ハッとしてそれに、焦点を合わせると泡が飛んでいた。
ふわふわと上へ上へと飛ぶ泡は、その内天井に当たって割れてしまう。
傷口をみるが、あの割れた泡以外には現れる様子がなかった。
『どういう事だ? 何が原因で泡が出た? さっきまでは何も⋯⋯』
そう考え始めるとまた視界に泡が見えた。
もしかして――――――この泡は私達の思考から生まれているのか?
そう考えたらまた1つ泡が出た。それが答えだったらしい。
私は急いでスマホを手に取ると、この実験の詳細と泡の正体について全てその中に書き込んだ。
つまるところ、私達人間が死ぬと泡になるのは、走馬灯のようなものが作用して、それが泡になっていたらしい。
その記憶や想いが膨大で、それにより1人の人間が消えてしまうほどの泡が発生していたのだ。
この泡は私達の体を糧に作られているのだろう。たくさんの思い出とか強い願いみたいなのがあればある程、大量に出るから消費も激しくて“泡になって消えた”様に見えたのだと。
それなら私は、最後に何を思おうか、と血液の流出で鈍くなった思考で考える。
そうしてもう一つ今浮かんだ実験に使おうと、またスマホにその実験内容を描き記しクラウド保存した後に、検証実験を開始した。
私のやりたかった事を、この実験の真実を明かしたいと、全力で仮定等を考え続けた。
その度に大量の泡が私の腕の傷から飛び出し、そのうち二の腕や掌からも出てきて段々と私の体は泡に食い尽くされていく。
私の仮定は合っていたんだ! と嬉しくなる。書ける内にと実験結果も記してクラウド保存し、私は凄い満足感の中で一息吐く。
もう片腕1本無くなっている状態だ。出血量も酷い為、助かる見込みはほぼないに等しい。
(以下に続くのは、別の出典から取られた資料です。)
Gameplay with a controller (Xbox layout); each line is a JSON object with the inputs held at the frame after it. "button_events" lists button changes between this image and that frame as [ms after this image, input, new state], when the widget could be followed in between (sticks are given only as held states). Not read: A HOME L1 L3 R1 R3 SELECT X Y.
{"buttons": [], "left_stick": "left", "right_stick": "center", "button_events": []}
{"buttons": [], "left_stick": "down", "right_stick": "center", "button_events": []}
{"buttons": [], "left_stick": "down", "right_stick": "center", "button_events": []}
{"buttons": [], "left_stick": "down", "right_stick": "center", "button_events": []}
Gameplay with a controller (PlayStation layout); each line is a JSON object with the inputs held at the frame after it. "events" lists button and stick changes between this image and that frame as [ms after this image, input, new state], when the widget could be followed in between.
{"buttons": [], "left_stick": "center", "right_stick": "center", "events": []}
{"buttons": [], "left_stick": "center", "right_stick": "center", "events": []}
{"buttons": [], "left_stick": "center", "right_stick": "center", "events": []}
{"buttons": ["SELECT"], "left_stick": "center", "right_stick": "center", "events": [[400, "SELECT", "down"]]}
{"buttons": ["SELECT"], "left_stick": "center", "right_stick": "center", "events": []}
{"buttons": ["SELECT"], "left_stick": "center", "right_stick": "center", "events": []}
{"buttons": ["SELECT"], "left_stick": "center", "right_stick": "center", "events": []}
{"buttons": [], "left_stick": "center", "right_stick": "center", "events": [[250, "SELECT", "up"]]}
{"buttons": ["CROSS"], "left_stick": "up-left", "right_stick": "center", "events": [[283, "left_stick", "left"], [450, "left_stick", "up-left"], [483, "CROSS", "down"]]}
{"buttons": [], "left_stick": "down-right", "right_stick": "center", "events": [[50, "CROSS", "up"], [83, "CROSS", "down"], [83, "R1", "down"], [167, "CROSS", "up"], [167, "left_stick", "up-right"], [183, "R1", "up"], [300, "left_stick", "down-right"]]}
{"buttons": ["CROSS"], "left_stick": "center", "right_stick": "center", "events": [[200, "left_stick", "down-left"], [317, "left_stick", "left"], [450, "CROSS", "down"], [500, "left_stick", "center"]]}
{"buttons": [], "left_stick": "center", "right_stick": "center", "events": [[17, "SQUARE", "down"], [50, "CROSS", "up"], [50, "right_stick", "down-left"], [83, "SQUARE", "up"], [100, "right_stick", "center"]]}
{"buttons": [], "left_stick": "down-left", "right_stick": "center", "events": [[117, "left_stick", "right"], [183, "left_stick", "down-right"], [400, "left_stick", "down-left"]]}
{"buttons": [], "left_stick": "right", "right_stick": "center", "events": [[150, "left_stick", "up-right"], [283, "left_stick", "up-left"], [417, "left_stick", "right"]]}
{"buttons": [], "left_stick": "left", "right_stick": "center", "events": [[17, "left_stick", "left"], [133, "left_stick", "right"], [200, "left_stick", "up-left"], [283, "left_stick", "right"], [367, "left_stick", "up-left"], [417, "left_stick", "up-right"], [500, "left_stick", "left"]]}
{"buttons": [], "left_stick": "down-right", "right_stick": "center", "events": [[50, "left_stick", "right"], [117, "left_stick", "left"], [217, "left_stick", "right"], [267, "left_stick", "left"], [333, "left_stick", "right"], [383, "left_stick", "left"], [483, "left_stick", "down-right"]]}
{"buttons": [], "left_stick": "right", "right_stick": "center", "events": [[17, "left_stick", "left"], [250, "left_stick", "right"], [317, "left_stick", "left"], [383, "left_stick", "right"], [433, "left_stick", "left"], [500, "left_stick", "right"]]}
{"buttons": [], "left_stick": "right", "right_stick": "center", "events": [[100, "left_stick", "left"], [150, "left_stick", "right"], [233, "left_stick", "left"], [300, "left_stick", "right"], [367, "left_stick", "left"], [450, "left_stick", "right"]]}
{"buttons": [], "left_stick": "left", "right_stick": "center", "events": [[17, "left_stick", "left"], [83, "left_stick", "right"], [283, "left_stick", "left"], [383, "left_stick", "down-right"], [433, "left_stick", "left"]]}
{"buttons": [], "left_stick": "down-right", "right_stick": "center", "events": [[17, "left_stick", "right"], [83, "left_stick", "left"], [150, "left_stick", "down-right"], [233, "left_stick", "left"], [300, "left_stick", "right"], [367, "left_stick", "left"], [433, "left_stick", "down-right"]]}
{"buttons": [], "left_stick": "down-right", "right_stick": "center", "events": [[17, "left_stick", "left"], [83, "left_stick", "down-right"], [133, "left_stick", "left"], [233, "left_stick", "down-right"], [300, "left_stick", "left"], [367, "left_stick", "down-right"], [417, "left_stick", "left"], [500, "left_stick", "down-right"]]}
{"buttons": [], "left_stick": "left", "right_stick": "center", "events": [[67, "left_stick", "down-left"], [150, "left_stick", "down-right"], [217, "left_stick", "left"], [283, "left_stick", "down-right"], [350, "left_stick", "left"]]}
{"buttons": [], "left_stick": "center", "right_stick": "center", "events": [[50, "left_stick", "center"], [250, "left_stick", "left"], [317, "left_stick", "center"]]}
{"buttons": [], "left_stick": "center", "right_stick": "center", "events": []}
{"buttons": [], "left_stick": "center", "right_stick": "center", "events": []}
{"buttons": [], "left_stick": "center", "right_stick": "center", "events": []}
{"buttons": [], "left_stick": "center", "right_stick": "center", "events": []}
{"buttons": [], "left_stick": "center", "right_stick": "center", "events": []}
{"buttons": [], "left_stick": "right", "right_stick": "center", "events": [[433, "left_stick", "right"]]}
けれども、自分の知りたかった事を知れて⋯⋯原理は暴けなかったけど、少なくとも泡の正体は理解できたから満足していた。
だから最後は、自分の為にその泡を作り出そうと思う。
ひどい目眩と倦怠感の中で、私は一呼吸置いてから⋯⋯大して回らなくなってきた思考をフル稼働させて、死ぬその瞬間まで――――――幸せな夢を描き続けた。